En Guinée, on aime les mots. On les tord, on les maquille, on leur fait dire tout sauf ce qu’ils veulent dire. Prenez « transition », par exemple. En 2021, c’était le mot magique, l’étendard d’un espoir fragile. Trois ans plus tard, ce mot est devenu gênant, obsolète. Alors, nos génies de la gouvernance lui ont trouvé un remplaçant chic et tendance : refondation. Parce que voyez-vous, refonder, c’est tellement plus noble que juste « finir ce qu’on a promis ».

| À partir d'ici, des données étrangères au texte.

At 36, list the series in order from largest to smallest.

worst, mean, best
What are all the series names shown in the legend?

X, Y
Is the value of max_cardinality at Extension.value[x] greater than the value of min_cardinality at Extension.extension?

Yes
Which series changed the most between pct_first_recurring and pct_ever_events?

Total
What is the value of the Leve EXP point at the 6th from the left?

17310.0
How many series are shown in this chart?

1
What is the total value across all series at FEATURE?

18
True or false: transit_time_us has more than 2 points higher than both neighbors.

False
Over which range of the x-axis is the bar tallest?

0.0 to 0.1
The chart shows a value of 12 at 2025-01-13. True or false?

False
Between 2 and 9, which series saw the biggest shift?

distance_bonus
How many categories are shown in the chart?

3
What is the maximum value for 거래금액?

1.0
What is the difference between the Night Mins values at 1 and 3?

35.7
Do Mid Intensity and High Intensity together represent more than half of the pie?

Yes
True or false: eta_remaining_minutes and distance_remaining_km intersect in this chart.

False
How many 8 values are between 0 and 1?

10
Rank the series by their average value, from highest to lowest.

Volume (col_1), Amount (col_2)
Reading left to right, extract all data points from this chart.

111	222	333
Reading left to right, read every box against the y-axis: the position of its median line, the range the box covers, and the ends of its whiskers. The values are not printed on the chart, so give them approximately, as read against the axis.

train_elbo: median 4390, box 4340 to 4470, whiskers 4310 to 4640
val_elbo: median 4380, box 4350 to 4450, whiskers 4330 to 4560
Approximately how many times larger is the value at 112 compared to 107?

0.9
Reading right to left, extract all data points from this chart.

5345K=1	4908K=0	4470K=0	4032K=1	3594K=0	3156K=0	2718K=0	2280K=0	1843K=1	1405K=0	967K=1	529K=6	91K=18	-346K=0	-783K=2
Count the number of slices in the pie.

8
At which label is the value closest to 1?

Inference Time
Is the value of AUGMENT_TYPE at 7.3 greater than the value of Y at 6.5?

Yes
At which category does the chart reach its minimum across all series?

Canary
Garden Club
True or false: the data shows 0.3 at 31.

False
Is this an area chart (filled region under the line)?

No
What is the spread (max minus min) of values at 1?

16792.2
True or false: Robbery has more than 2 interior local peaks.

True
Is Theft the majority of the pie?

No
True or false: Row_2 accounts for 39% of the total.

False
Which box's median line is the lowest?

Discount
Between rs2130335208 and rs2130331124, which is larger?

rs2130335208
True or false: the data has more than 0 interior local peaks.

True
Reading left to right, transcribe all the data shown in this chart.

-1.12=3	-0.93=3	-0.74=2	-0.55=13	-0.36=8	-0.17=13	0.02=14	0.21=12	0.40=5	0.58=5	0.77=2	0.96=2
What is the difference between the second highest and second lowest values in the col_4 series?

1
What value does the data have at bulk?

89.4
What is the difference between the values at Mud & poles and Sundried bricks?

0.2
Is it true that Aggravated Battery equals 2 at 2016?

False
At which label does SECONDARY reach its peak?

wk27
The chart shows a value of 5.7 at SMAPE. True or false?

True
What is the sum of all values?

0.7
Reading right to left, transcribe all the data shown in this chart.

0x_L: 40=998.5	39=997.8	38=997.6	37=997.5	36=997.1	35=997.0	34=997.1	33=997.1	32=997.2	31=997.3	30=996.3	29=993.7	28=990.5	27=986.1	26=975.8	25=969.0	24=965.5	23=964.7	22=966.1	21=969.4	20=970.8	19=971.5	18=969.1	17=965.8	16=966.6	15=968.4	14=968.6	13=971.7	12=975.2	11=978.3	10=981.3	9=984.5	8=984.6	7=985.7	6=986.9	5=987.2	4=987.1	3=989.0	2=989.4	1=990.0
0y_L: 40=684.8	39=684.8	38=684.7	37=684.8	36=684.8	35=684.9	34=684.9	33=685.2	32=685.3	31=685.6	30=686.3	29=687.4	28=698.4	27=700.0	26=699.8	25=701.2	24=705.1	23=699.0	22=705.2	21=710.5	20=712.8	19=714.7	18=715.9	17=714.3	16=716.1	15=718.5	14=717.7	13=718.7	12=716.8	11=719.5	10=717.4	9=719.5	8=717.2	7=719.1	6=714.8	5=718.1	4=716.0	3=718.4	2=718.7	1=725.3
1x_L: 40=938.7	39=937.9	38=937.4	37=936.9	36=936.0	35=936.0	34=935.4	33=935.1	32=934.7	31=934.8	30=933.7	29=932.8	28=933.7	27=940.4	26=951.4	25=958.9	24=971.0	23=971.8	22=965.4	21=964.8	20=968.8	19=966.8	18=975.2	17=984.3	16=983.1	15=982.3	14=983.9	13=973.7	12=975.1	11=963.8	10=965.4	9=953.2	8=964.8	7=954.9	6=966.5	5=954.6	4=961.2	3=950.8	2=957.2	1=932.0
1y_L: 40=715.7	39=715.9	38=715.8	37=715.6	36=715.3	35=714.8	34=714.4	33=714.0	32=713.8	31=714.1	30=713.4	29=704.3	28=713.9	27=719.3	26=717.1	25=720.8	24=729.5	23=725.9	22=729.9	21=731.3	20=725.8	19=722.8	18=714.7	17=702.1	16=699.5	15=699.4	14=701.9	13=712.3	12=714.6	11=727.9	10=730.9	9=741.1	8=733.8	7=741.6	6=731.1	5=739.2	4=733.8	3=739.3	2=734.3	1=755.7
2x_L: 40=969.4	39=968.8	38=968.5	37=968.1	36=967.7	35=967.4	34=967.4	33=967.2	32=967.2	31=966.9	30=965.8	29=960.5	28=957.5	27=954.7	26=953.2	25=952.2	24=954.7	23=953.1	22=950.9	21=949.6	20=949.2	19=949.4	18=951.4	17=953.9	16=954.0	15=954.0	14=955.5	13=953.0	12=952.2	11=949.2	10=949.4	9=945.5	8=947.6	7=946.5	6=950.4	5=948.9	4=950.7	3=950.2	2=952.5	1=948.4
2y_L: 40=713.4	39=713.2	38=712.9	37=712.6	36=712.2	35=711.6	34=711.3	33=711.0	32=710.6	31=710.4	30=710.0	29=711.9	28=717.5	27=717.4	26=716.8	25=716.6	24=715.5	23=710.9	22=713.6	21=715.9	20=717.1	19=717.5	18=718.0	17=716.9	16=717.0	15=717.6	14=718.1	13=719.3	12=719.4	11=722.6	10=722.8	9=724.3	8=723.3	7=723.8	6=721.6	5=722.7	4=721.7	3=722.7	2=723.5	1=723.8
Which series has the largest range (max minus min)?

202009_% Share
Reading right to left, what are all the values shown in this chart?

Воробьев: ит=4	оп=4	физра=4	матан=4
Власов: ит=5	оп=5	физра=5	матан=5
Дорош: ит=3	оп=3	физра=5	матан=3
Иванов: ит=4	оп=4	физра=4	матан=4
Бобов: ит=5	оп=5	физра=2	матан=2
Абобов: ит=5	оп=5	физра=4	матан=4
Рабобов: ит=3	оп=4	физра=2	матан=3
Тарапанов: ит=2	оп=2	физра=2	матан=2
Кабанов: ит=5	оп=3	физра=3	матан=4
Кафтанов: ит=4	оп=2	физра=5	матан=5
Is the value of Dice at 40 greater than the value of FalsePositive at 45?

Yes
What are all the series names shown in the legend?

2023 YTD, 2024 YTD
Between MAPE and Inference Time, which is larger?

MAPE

En coulisses, le scénario est pourtant clair : « transition » impliquait une fin, et une fin, c’est effrayant pour ceux qui se sont confortablement installés dans les fauteuils du pouvoir. Alors on a sorti un dictionnaire, on a cherché un synonyme qui ne fait pas tic-tac comme une horloge. Refondation est arrivé comme un messie lexical. Et voilà, le tour est joué : plus de pression, plus de compte à rebours, juste un vaste chantier imaginaire où tout est à refaire, mais rien ne commence vraiment.
Regardons les faits. Trois ans de transition, trois ans de promesses. Et au final ? Sur les 10 points de la Charte de la Transition, aucun n’a atteint la ligne d’arrivée. Mais pas d’inquiétude : on ne peut pas juger un travail en cours, surtout quand ce travail s’éternise volontairement. Les réformes institutionnelles ? Perdues dans les couloirs du palais. Les élections ? Remises aux calendes guinéennes. La réconciliation nationale ? Un concept devenu aussi rare qu’un goudronnage de route.
Mais pendant ce temps, le gouvernement ne chôme pas. Non, non ! Il y a des tournées à organiser, des discours à prononcer, des « Mamadi par ci, Mamadi par là » à répéter comme des mantras. Nos ministres se sont reconvertis en poètes, composant des odes à la gloire du Général-président-chef-refondateur. Dans cette symphonie de louanges, les problèmes du peuple passent en sourdine, comme une chanson oubliée.
Et Mamadi Doumbouya, dans tout ça ? Hier Colonel, aujourd’hui Général, demain… peut-être un titre encore plus grandiose. Car pourquoi s’arrêter en si bon chemin ? Tant qu’on y est, inventons une nouvelle distinction : Architecte suprême de la refondation nationale. Ça claque, non ?
Mais attention, chers refondateurs, les Guinéens ne sont pas dupes. Ils voient vos manœuvres, vos mots-traitres, vos stratagèmes. Et surtout, ils comptent les jours. Car que vous appeliez cela « transition » ou « refondation », le 31 décembre 2024 n’est pas une idée vague. C’est une date, une promesse, une vérité qui vous attend au tournant.
Alors, un conseil : redescendez sur terre. Le peuple guinéen a trop souffert des illusions. La refondation que vous prêchez, c’est la vôtre, pas la leur. Vous avez voulu faire rêver, mais ne vous étonnez pas si, un jour, ce rêve se transforme en réveil brutal. Après tout, même les mots les plus beaux ne peuvent cacher l’évidence : un pouvoir qui dure trop longtemps finit toujours par lasser.